EXPLORE THE MATERIAL:
A - Rewrite the part of the forum post about family holidays that opens with the words containing "Gonnagetgoingreturnsagain · 04/04/2024" and closes with "and some weekends.", replacing "DB" with "my brother".
B - Translate this sentence from the forum post about family holidays into Spanish: "Do you think it's unfair to drag a young child around to these places when it's obvious they don't enjoy it and get bored?"
C - Write what comes next in the forum post about family holidays, picking up after its final sentence.

==== EXTRACT ====

Gonnagetgoingreturnsagain · 04/04/2024 11:20

DB and SIL have a 5 (almost 6) year old DS and a 5 month old. SIL's DP's live at the other end of the country to her so she sees them in the holidays and some weekends.

During these holidays, the DP's sometimes go away with DB, SIL and the DC but usually to cultural places, and on holidays which are often cultural. The cultual places are often for SIL and her DP's who like this a lot. Their DS often gets bored though he does like the odd museum/stately home etc. His grandmother will often complain about DS's behaviour when he's at the cultural places (he behaves very well though generally there). They sometimes but don't often factor in playtime at parks. He'd be much happier with his other grandparents (my DP's) where they take him to playparks and child friendly museums etc or with his other cousins of a similar age where they do lots of outdoor activities.

Do you think it's unfair to drag a young child around to these places when it's obvious they don't enjoy it and get bored?

==== MATERIAL PROVIDED ====

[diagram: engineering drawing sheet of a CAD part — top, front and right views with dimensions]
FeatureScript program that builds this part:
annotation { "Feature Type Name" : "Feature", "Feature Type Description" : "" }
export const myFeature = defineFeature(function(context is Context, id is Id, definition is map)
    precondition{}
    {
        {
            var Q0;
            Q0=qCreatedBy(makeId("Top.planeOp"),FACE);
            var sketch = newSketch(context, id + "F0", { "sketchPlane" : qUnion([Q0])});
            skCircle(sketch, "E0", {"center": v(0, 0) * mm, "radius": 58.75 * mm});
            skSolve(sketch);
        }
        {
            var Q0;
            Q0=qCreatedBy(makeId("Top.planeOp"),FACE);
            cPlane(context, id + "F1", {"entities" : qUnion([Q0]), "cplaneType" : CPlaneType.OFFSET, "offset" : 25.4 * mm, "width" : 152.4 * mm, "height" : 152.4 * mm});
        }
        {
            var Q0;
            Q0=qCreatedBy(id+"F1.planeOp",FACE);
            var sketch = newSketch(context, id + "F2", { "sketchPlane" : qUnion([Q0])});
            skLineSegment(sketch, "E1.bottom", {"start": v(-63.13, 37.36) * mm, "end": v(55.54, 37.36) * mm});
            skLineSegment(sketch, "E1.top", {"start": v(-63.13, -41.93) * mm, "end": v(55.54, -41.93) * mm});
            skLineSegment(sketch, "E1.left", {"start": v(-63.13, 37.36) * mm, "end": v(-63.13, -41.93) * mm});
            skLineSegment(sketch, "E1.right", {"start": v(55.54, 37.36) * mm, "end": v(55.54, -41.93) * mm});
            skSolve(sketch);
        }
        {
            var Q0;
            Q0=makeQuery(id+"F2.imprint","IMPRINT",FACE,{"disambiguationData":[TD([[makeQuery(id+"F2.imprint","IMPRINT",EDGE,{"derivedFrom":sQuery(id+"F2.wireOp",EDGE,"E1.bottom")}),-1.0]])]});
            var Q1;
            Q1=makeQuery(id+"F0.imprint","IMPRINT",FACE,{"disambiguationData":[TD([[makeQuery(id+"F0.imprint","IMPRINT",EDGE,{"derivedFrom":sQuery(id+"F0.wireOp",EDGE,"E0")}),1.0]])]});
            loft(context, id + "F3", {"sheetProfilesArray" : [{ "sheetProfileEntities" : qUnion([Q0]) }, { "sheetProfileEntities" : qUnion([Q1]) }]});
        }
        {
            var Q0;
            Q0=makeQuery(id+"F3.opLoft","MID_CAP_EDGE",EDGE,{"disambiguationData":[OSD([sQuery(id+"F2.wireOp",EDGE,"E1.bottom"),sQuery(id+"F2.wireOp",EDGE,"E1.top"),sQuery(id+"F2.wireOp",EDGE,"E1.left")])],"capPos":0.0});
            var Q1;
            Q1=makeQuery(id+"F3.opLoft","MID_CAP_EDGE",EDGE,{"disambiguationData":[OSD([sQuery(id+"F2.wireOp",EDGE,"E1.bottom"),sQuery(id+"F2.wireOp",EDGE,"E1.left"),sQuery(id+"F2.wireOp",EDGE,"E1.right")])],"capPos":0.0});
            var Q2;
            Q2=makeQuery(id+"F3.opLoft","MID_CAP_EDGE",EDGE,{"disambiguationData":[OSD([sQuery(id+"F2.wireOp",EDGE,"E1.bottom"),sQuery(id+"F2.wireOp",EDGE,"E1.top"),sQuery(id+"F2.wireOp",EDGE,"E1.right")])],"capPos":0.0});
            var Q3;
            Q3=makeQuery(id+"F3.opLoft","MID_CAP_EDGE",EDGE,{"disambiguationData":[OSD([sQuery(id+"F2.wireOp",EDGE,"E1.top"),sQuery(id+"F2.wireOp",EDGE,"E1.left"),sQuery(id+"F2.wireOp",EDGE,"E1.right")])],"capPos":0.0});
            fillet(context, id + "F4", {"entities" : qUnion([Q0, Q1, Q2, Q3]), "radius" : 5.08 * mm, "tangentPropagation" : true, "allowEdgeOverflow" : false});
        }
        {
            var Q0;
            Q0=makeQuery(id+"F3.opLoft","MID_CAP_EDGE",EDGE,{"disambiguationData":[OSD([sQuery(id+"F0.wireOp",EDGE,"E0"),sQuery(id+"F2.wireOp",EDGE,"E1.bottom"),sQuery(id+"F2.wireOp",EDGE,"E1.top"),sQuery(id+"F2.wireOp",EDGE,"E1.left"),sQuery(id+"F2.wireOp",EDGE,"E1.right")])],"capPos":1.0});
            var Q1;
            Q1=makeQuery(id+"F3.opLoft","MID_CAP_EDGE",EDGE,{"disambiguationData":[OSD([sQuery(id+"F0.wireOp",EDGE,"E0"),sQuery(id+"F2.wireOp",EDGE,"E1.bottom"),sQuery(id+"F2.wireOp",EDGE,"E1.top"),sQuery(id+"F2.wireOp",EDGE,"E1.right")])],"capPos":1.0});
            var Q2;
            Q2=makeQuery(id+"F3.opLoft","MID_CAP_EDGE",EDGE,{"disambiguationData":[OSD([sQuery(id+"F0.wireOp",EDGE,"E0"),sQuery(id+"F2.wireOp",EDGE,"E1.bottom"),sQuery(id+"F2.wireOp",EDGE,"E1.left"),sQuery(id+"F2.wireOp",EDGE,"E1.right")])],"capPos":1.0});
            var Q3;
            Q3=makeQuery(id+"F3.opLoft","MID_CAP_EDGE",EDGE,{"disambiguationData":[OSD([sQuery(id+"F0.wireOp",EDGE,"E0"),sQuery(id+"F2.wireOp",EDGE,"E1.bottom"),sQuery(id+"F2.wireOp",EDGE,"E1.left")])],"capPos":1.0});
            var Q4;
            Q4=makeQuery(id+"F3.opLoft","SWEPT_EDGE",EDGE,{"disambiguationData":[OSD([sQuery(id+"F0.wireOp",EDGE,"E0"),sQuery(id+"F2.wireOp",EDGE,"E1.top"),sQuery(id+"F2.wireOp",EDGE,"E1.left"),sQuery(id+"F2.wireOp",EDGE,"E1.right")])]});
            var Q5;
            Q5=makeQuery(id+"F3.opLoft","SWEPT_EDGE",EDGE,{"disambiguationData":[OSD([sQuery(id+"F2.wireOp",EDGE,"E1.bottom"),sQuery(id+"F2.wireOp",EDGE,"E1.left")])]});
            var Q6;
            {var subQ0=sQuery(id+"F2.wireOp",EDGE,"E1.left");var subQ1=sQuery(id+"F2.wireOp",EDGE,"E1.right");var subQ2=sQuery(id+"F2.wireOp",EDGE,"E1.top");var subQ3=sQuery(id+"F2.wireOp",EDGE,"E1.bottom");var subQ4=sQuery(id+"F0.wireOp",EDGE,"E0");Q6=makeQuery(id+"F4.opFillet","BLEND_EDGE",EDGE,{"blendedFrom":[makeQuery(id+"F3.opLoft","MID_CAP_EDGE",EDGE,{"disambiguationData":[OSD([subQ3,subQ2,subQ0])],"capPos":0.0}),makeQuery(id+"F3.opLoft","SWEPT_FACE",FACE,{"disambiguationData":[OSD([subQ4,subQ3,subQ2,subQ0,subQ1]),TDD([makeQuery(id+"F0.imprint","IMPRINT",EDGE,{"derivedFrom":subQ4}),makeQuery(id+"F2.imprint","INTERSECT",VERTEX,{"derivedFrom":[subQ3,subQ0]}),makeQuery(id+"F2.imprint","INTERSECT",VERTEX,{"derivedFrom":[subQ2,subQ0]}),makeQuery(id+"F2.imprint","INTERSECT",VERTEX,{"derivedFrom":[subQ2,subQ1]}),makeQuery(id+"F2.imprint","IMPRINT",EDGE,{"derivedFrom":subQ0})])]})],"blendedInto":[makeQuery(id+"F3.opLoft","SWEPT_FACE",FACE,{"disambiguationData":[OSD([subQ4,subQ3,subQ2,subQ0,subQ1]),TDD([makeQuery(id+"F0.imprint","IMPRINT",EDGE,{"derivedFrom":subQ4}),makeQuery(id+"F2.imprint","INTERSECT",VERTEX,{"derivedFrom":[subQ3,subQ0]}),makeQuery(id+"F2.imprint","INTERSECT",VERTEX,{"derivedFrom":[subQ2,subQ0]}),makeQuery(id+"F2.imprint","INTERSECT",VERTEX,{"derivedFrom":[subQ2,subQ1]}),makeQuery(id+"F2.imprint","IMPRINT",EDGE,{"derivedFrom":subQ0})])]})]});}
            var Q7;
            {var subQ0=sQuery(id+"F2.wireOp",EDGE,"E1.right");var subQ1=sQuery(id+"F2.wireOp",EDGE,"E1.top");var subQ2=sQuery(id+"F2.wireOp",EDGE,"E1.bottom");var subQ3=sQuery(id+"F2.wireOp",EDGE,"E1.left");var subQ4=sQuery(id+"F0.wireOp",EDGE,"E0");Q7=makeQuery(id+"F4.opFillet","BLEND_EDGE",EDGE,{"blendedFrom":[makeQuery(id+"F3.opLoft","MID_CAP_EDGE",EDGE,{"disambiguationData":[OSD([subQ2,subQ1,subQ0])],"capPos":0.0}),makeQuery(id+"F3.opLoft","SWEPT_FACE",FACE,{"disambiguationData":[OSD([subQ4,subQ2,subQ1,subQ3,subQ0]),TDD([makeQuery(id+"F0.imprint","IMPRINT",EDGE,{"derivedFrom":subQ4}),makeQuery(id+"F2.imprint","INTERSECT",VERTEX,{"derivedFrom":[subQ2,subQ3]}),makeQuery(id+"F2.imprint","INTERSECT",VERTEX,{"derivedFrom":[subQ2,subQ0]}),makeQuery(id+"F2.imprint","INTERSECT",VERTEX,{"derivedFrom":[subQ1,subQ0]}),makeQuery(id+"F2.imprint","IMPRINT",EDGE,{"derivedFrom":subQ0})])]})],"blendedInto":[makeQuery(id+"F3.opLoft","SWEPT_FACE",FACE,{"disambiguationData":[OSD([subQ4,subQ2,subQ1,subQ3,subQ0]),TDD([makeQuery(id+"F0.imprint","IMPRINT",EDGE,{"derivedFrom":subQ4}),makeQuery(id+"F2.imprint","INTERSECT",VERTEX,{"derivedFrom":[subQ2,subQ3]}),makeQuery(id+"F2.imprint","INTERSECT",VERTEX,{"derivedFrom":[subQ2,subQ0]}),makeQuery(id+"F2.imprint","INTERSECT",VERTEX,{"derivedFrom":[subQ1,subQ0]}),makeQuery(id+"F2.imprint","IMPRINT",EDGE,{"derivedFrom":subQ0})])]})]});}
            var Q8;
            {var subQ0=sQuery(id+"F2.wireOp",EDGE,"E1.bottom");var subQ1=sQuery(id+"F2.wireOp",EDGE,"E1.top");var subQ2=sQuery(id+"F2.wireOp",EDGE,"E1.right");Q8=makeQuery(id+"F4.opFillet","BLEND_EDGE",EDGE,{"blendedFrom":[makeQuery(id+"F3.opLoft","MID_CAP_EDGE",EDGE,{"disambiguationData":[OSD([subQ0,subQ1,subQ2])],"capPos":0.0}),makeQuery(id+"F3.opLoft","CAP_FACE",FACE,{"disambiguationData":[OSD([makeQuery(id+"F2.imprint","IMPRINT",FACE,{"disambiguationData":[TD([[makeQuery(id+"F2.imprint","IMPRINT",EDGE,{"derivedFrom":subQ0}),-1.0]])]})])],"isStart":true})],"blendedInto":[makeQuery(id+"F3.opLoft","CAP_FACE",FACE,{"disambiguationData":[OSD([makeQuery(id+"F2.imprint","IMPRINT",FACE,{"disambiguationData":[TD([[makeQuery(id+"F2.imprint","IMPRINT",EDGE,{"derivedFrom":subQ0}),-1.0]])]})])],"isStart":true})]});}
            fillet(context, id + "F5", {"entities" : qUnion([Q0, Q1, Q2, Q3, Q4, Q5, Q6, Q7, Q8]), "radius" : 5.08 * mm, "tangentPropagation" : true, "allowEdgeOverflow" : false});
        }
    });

====

RESULTS OF THE TASKS:
A -
Gonnagetgoingreturnsagain · 04/04/2024 11:20

my brother and SIL have a 5 (almost 6) year old DS and a 5 month old. SIL's DP's live at the other end of the country to her so she sees them in the holidays and some weekends.

B - ¿Crees que es injusto arrastrar a un niño pequeño a estos lugares cuando es evidente que no lo disfruta y se aburre?

C -
OP posts:
LuckySantangelo35 · 07/04/2024 10:23

Remmy123 · 04/04/2024 11:41

its no fun for me as a parent to drag my kids to places that have no interest to them

not sure I get 'it's good to be bored' bollox

@Remmy123

why not?

DodoTired · 07/04/2024 10:24

A family holiday is for a family, so adults need to be able to do things they enjoy too. And if it’s walking around historical sites, then that’s what it is.
Kids are learning something when they visit these places even unwillingly.

imagine spending 10 years of your free time ONLY in child oriented places 🤦‍♀️

MrsW9 · 07/04/2024 10:26

When I was a child, our family holidays were always like this. Several weeks of multiple museums, churches, etc. a day, with very occasional child-centred activities like going for a swim (so there was some balance!). We learnt to behave appropriately in these settings and understand that not everything in life was about our preferences. I'm also convinced in retrospect that the boredom made us children more imaginative in our play and fostered a close sibling friendship (we would often come up with quiet little games when visiting places). Those holidays also gave us brilliant historical, artistic, religious general knowledge which helped and enriched our learning in school. My sibling and I both ended up going into related degrees and jobs and now love going to these kinds of places on holiday. I didn't always love those holidays at the time, but I recognise now how formative they were and am so grateful for all the interests they gave me as an adult.

Interested in this thread?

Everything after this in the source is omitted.